What you have to do: Which lines of the data below hold "Trust"? Copy each of them.
Record extracts START
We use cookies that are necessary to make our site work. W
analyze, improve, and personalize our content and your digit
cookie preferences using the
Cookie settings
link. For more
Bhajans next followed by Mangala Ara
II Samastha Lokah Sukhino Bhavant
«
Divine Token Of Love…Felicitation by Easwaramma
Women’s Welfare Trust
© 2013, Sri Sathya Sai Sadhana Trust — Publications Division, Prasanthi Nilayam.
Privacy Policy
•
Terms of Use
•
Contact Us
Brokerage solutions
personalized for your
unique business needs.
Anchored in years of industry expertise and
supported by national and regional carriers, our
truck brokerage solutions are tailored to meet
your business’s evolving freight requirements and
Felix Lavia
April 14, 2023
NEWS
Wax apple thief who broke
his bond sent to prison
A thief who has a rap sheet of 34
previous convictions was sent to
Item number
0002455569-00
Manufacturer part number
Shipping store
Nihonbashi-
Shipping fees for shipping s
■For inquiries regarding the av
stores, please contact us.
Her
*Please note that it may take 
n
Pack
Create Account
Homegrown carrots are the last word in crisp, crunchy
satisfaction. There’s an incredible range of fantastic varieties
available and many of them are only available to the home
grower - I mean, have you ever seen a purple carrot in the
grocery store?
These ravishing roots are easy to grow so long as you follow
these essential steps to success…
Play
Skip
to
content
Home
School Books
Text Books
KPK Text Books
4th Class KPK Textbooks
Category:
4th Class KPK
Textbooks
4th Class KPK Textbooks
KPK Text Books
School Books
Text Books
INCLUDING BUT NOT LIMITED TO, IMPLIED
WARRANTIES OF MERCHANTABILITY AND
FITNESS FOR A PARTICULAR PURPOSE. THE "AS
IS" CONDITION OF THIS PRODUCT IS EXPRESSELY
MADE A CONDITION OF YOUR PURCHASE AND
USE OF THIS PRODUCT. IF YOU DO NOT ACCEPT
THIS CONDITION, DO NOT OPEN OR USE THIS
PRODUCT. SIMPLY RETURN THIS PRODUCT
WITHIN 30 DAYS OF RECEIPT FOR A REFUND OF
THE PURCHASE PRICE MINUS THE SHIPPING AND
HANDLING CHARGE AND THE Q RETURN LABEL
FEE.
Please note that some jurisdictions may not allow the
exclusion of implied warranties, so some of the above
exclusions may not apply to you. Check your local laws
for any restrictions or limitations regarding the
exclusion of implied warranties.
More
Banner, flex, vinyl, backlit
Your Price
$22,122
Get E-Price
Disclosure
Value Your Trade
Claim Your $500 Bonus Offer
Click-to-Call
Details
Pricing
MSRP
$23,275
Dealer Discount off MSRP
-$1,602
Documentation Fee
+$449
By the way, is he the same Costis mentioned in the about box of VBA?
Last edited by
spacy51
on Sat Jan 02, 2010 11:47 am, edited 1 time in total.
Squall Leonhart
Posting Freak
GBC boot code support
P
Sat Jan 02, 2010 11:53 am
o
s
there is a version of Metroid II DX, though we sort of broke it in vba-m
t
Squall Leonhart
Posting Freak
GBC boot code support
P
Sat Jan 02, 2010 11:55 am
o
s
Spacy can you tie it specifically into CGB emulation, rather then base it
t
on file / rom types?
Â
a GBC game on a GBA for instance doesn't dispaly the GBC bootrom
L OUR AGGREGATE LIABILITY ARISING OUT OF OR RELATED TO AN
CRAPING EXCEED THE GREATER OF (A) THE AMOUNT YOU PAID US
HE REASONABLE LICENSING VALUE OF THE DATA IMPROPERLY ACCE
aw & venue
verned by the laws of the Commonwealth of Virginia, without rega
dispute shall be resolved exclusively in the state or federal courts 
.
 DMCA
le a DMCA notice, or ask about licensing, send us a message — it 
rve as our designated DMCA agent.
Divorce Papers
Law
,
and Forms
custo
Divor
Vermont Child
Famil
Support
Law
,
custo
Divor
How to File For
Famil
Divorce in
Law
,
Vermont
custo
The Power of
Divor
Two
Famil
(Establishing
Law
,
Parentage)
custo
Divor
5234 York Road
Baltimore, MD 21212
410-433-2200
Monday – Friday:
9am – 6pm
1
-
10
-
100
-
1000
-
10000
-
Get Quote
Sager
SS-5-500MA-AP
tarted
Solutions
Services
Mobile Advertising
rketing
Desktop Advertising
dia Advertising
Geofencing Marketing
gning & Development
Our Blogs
Record extracts END
The completed task:
Women’s Welfare Trust
© 2013, Sri Sathya Sai Sadhana Trust — Publications Division, Prasanthi Nilayam.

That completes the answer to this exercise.